=== Section Start ===
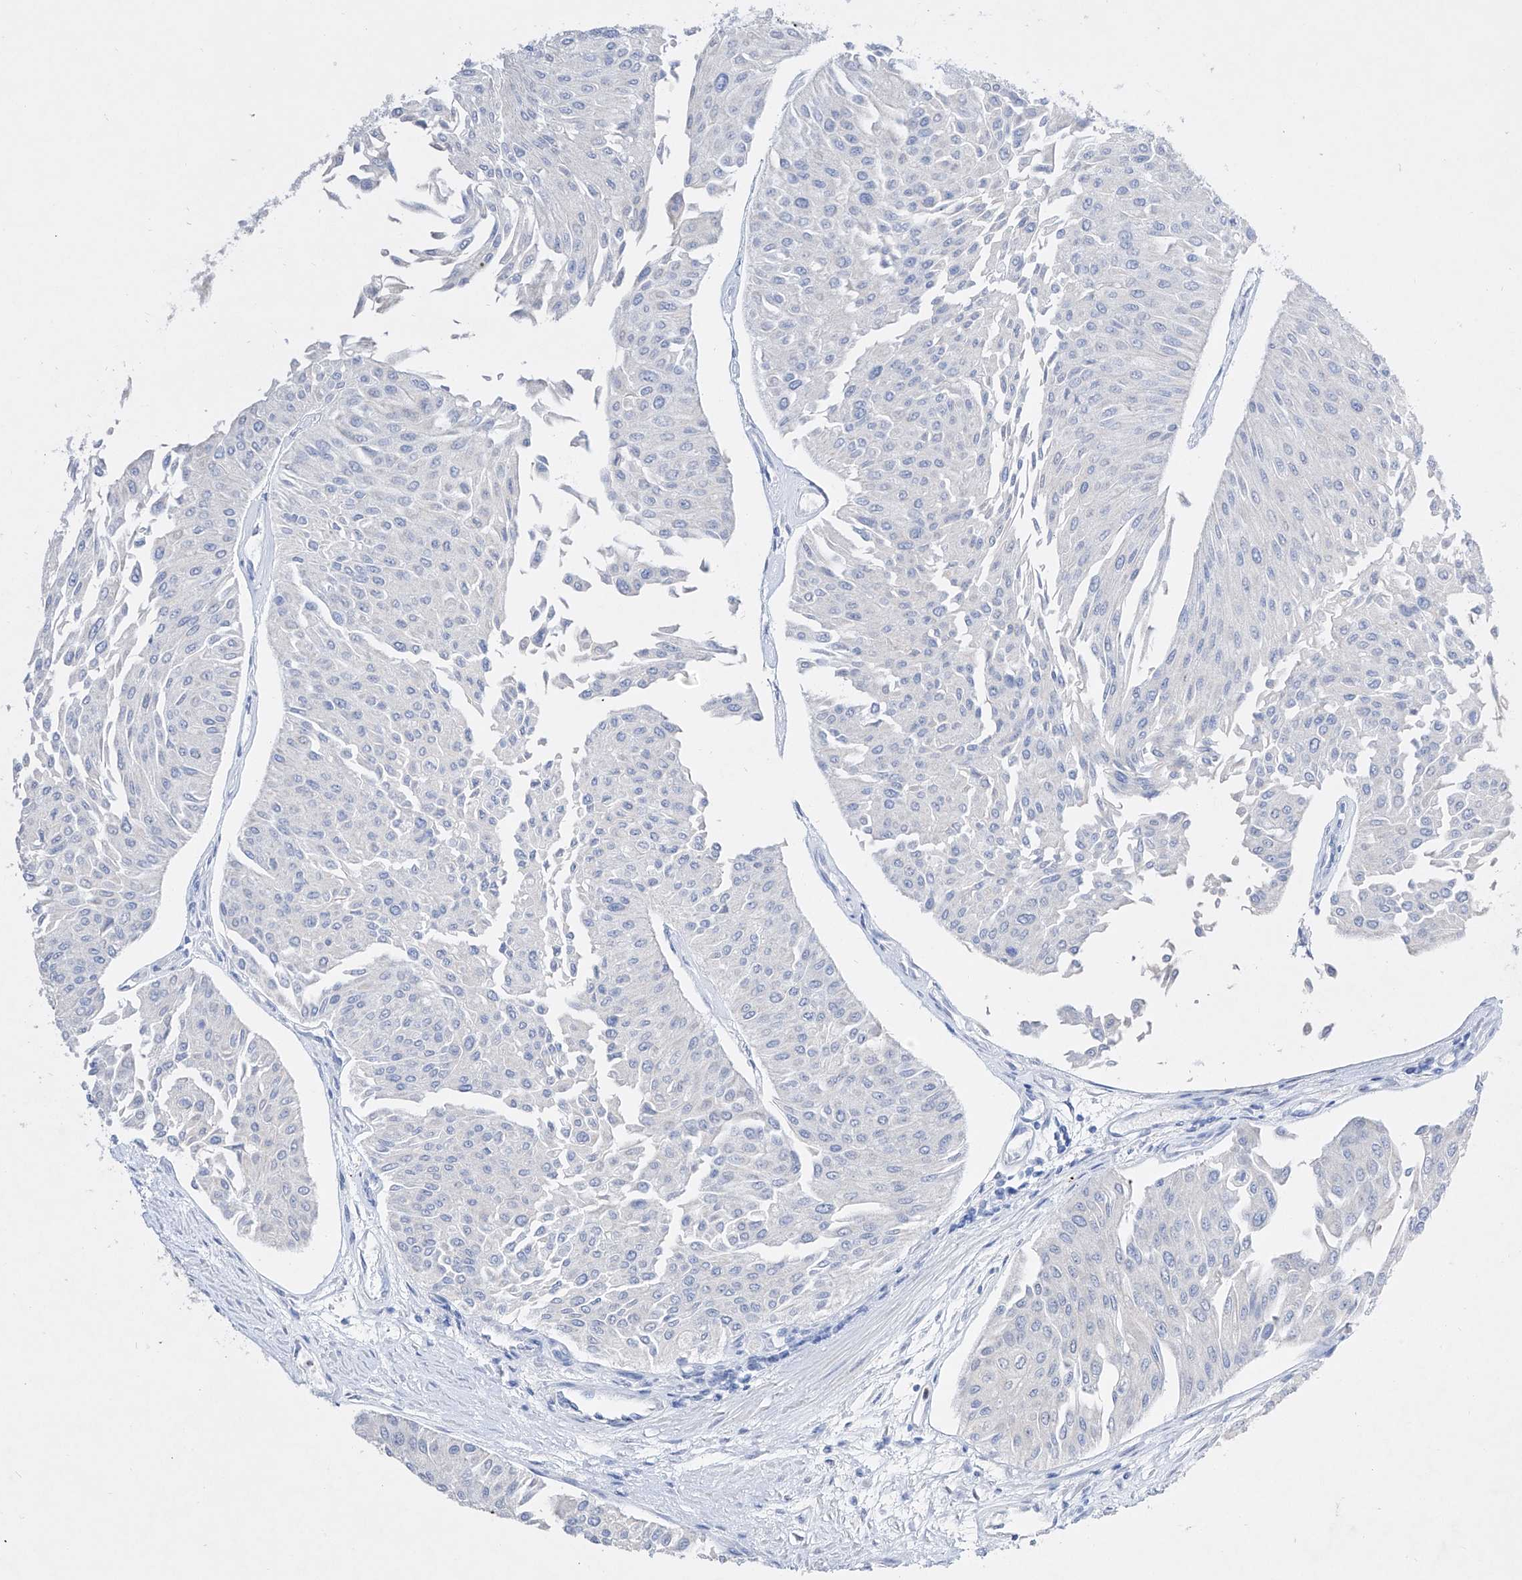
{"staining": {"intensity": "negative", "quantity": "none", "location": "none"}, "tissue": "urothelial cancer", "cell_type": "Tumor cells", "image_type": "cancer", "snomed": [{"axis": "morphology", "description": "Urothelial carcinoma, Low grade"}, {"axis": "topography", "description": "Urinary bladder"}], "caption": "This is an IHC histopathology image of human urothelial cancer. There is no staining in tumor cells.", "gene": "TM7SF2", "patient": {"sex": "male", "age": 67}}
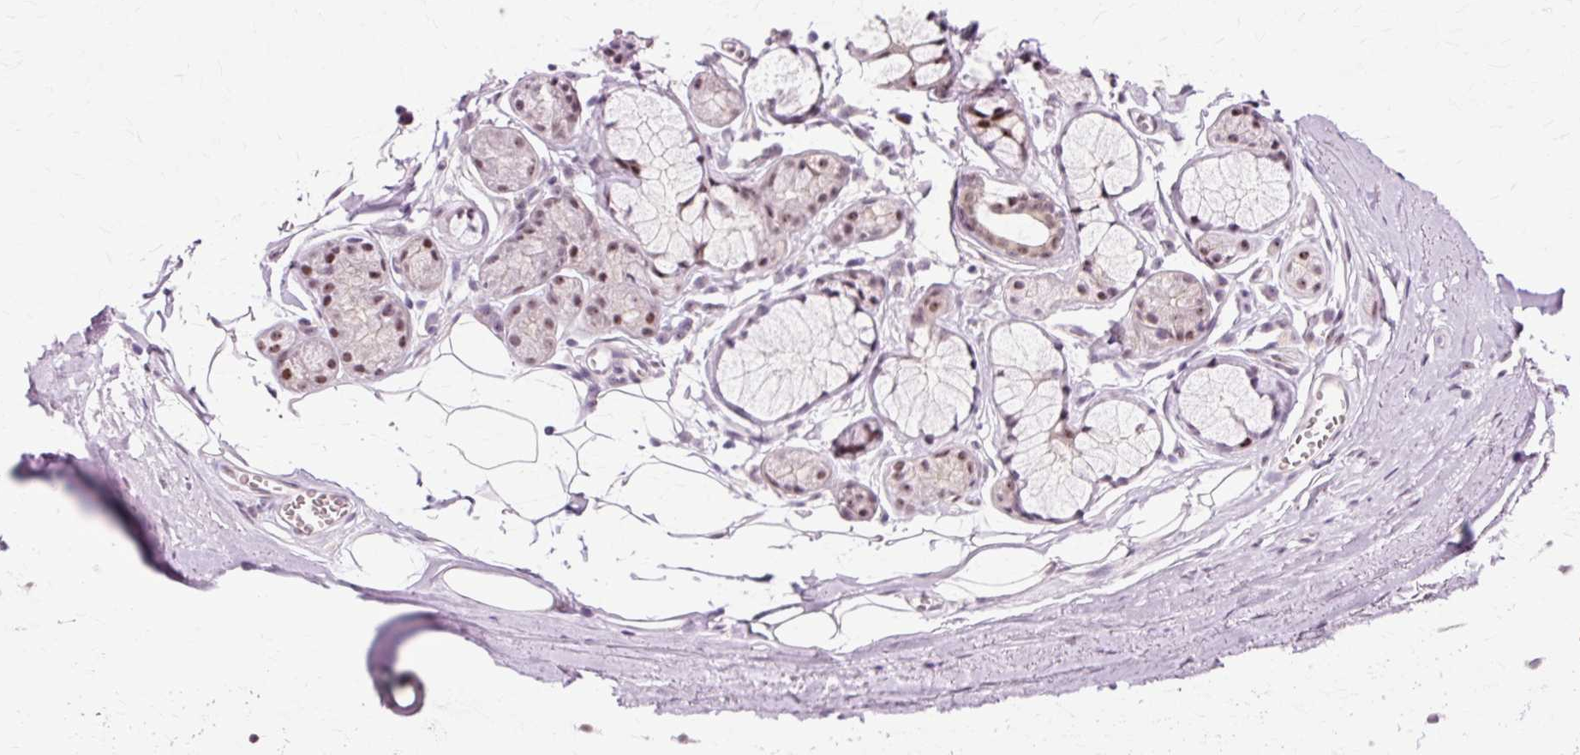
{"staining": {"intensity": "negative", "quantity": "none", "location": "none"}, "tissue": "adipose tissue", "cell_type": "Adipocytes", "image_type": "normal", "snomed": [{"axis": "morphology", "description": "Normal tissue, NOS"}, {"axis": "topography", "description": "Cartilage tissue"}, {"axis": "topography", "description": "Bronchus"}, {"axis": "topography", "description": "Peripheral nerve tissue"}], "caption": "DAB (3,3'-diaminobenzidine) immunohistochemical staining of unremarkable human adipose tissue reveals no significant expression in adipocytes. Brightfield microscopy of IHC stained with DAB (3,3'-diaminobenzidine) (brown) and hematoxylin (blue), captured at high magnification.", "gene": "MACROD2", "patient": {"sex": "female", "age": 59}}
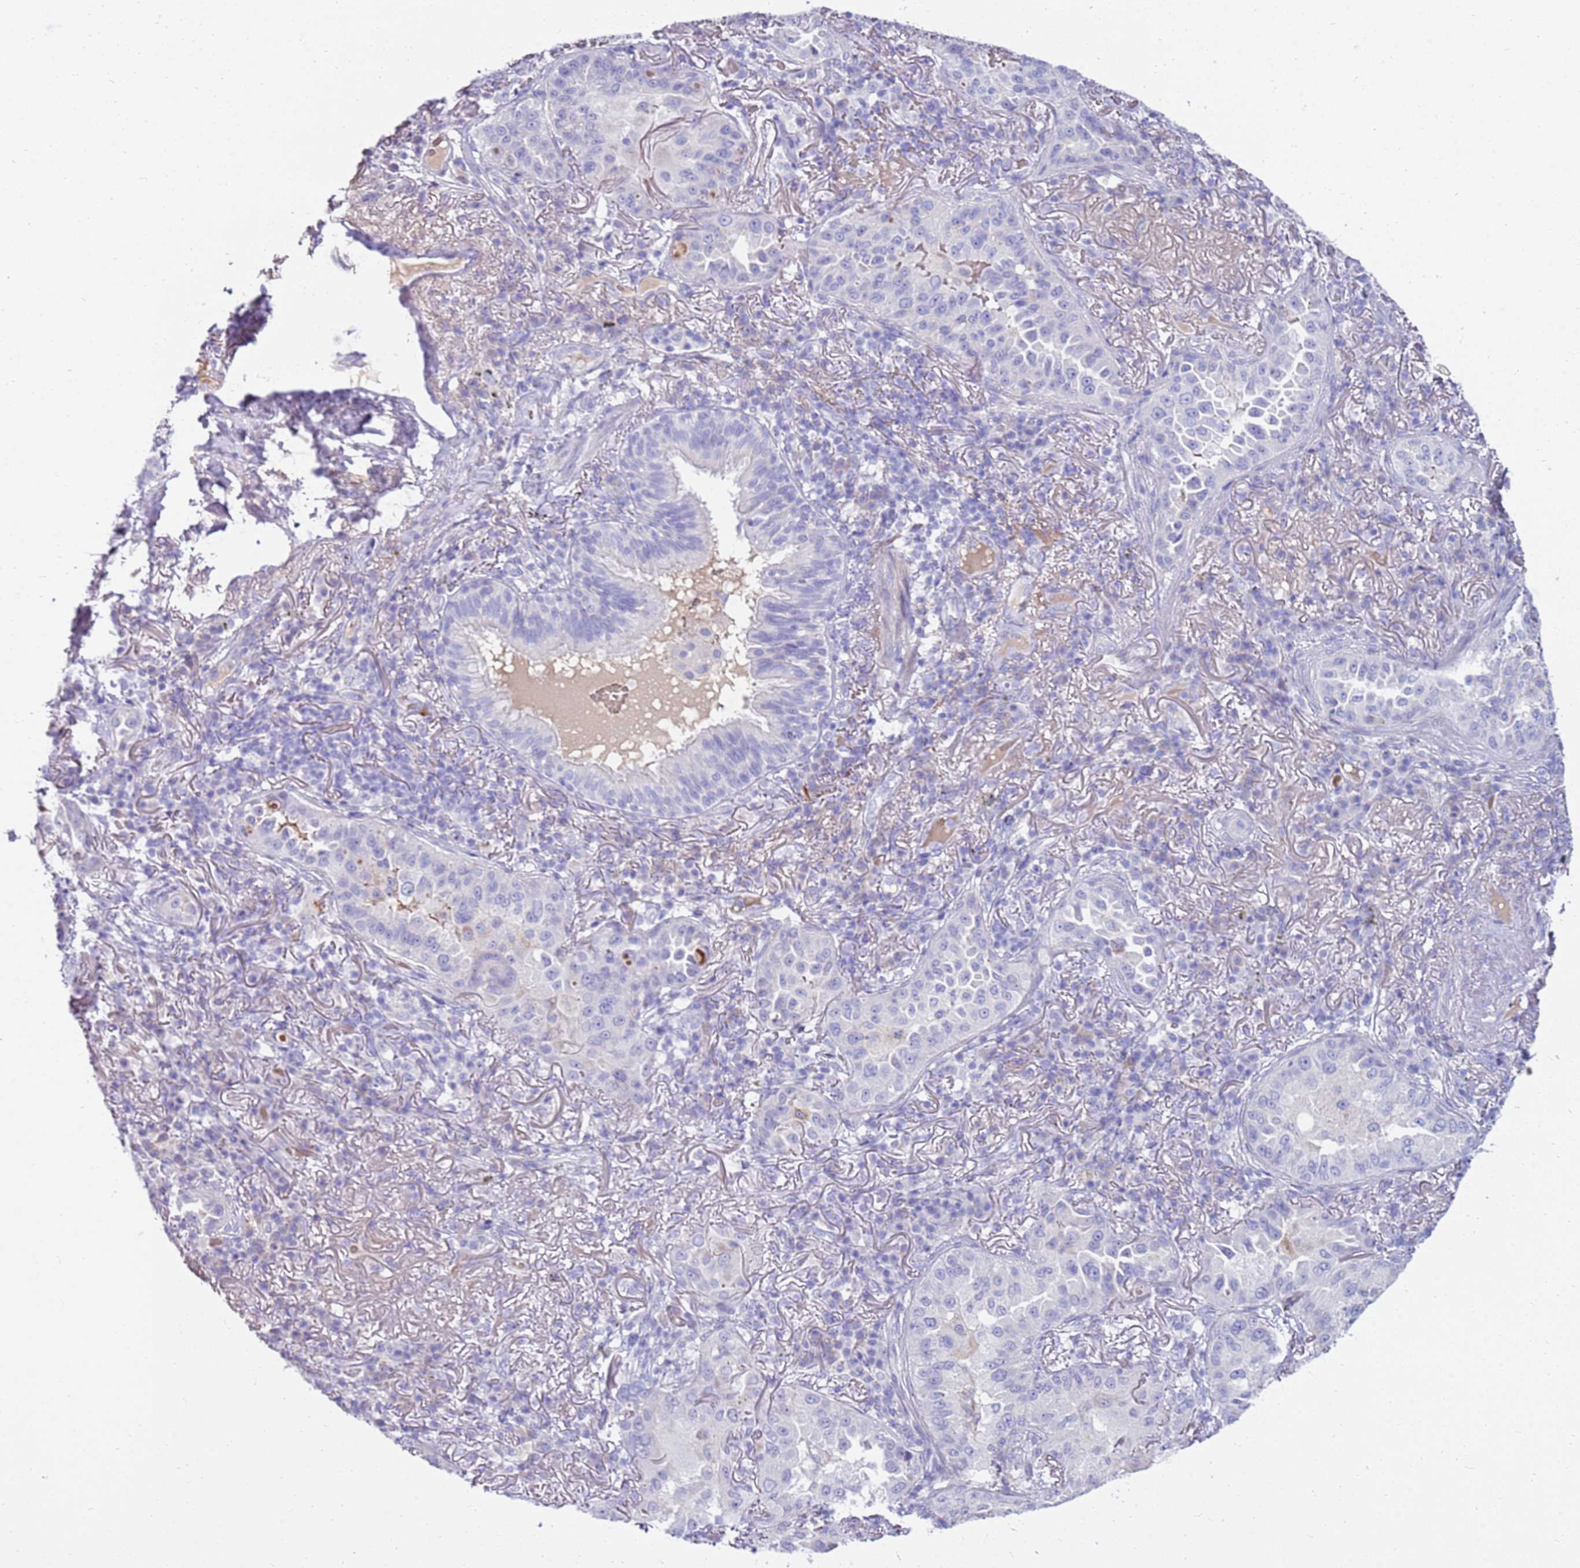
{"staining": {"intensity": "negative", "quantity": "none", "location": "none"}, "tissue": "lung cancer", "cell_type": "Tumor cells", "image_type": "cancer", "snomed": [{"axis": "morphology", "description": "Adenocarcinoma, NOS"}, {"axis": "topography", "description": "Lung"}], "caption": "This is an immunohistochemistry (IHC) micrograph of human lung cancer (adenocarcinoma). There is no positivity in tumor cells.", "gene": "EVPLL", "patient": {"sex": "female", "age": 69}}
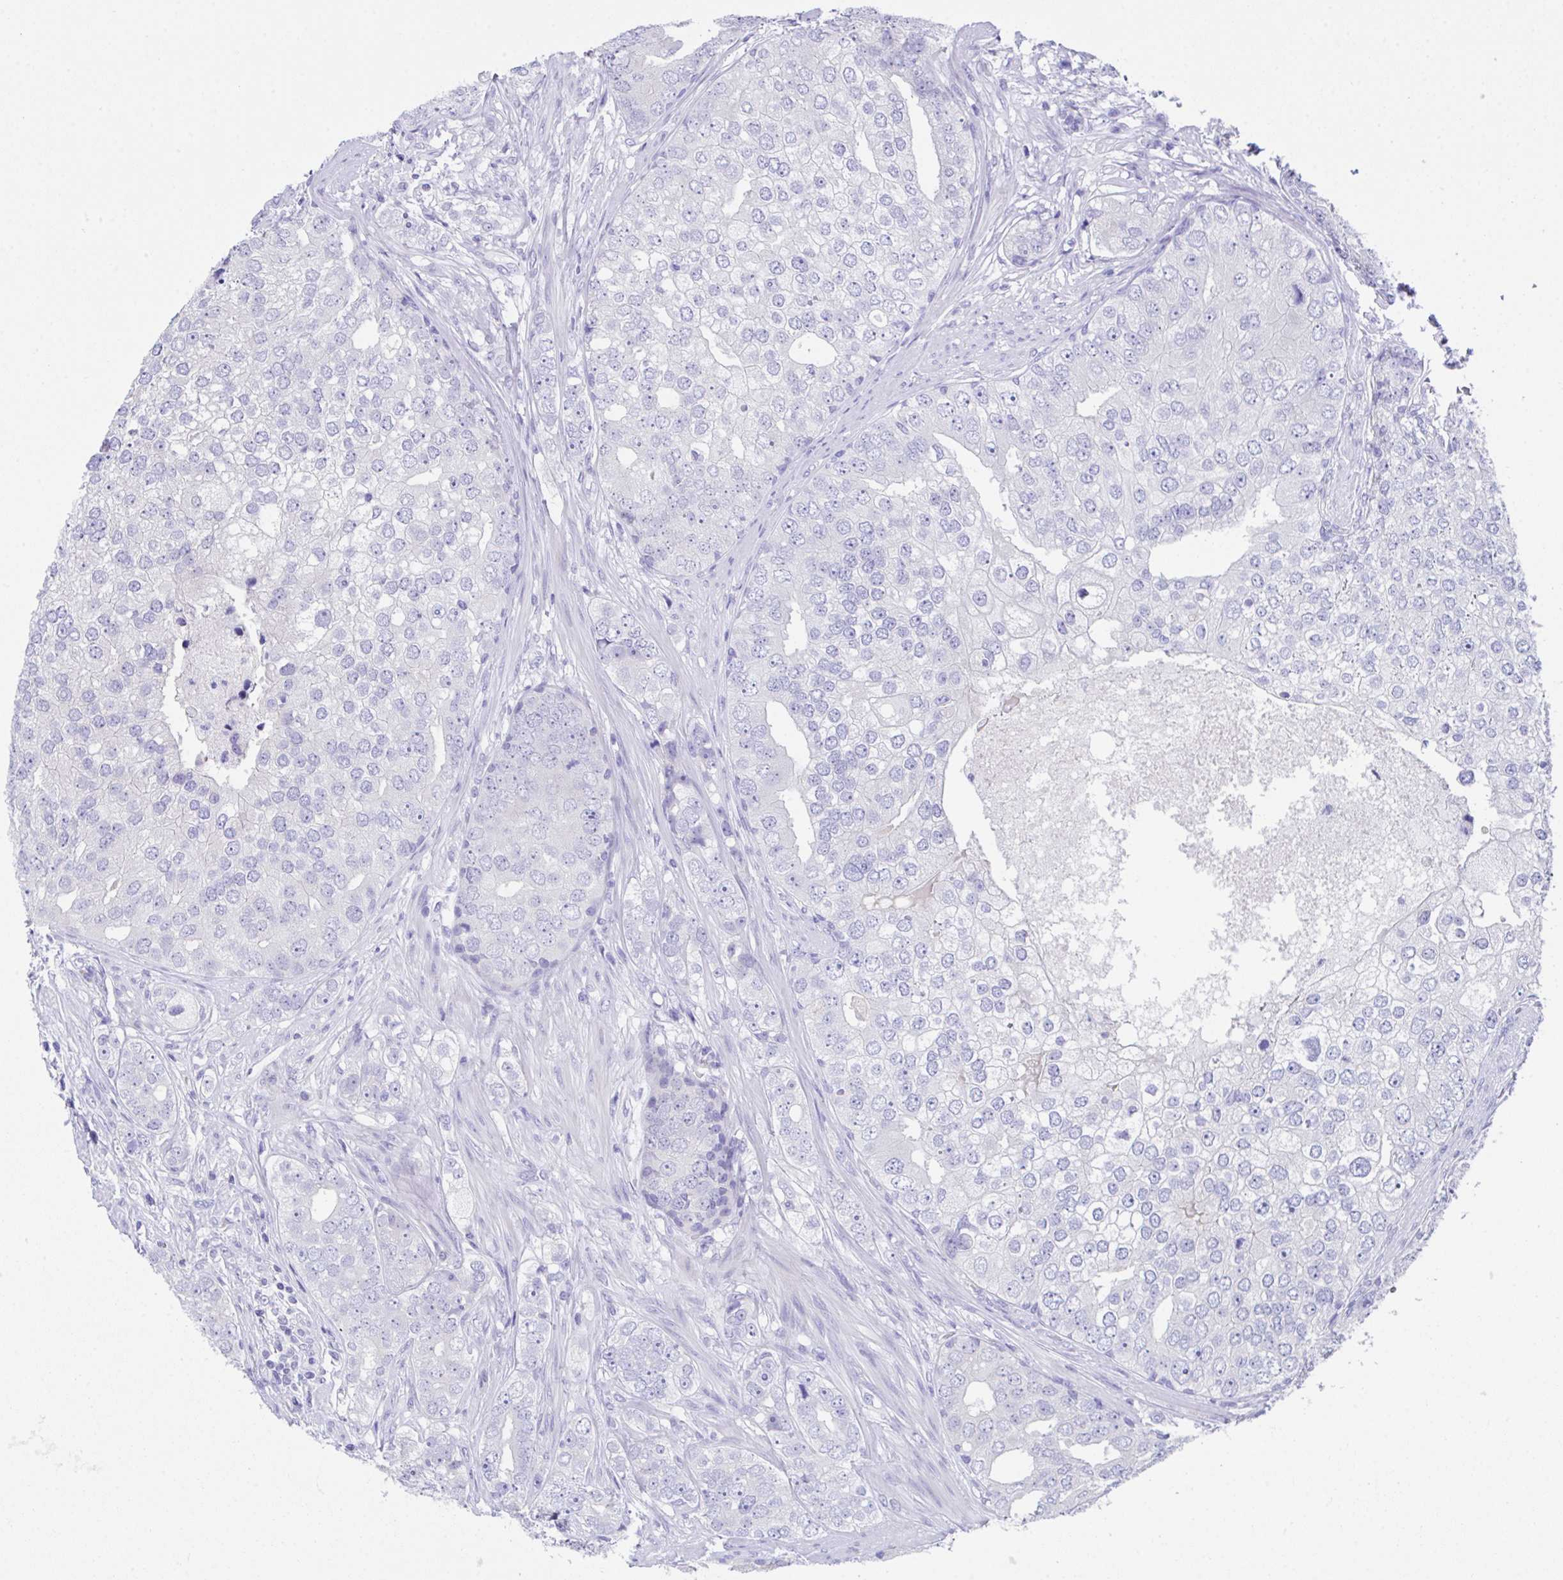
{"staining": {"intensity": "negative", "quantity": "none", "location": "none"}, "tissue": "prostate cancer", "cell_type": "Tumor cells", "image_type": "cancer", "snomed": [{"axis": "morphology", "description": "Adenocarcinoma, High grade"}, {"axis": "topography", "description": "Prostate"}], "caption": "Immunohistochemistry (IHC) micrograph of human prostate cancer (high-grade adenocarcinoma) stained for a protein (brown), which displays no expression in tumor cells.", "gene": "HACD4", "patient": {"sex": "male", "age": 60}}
=== Section End ===
**What to produce:** Without the pictures, print the whole listing exactly as given.

**Exercise result:**
{"staining": {"intensity": "negative", "quantity": "none", "location": "none"}, "tissue": "urothelial cancer", "cell_type": "Tumor cells", "image_type": "cancer", "snomed": [{"axis": "morphology", "description": "Urothelial carcinoma, Low grade"}, {"axis": "topography", "description": "Urinary bladder"}], "caption": "This is an IHC histopathology image of human urothelial cancer. There is no staining in tumor cells.", "gene": "TM7SF2", "patient": {"sex": "male", "age": 67}}
{"staining": {"intensity": "negative", "quantity": "none", "location": "none"}, "tissue": "adipose tissue", "cell_type": "Adipocytes", "image_type": "normal", "snomed": [{"axis": "morphology", "description": "Normal tissue, NOS"}, {"axis": "topography", "description": "Cartilage tissue"}, {"axis": "topography", "description": "Bronchus"}, {"axis": "topography", "description": "Peripheral nerve tissue"}], "caption": "DAB (3,3'-diaminobenzidine) immunohistochemical staining of unremarkable human adipose tissue reveals no significant expression in adipocytes. Brightfield microscopy of IHC stained with DAB (3,3'-diaminobenzidine) (brown) and hematoxylin (blue), captured at high magnification.", "gene": "MACROD2", "patient": {"sex": "female", "age": 59}}
{"staining": {"intensity": "negative", "quantity": "none", "location": "none"}, "tissue": "lung cancer", "cell_type": "Tumor cells", "image_type": "cancer", "snomed": [{"axis": "morphology", "description": "Adenocarcinoma, NOS"}, {"axis": "topography", "description": "Lung"}], "caption": "This is an immunohistochemistry (IHC) micrograph of human lung cancer (adenocarcinoma). There is no positivity in tumor cells.", "gene": "EVPLL", "patient": {"sex": "female", "age": 69}}
{"staining": {"intensity": "negative", "quantity": "none", "location": "none"}, "tissue": "prostate cancer", "cell_type": "Tumor cells", "image_type": "cancer", "snomed": [{"axis": "morphology", "description": "Adenocarcinoma, High grade"}, {"axis": "topography", "description": "Prostate"}], "caption": "Immunohistochemistry (IHC) micrograph of human prostate cancer (high-grade adenocarcinoma) stained for a protein (brown), which displays no expression in tumor cells.", "gene": "HACD4", "patient": {"sex": "male", "age": 60}}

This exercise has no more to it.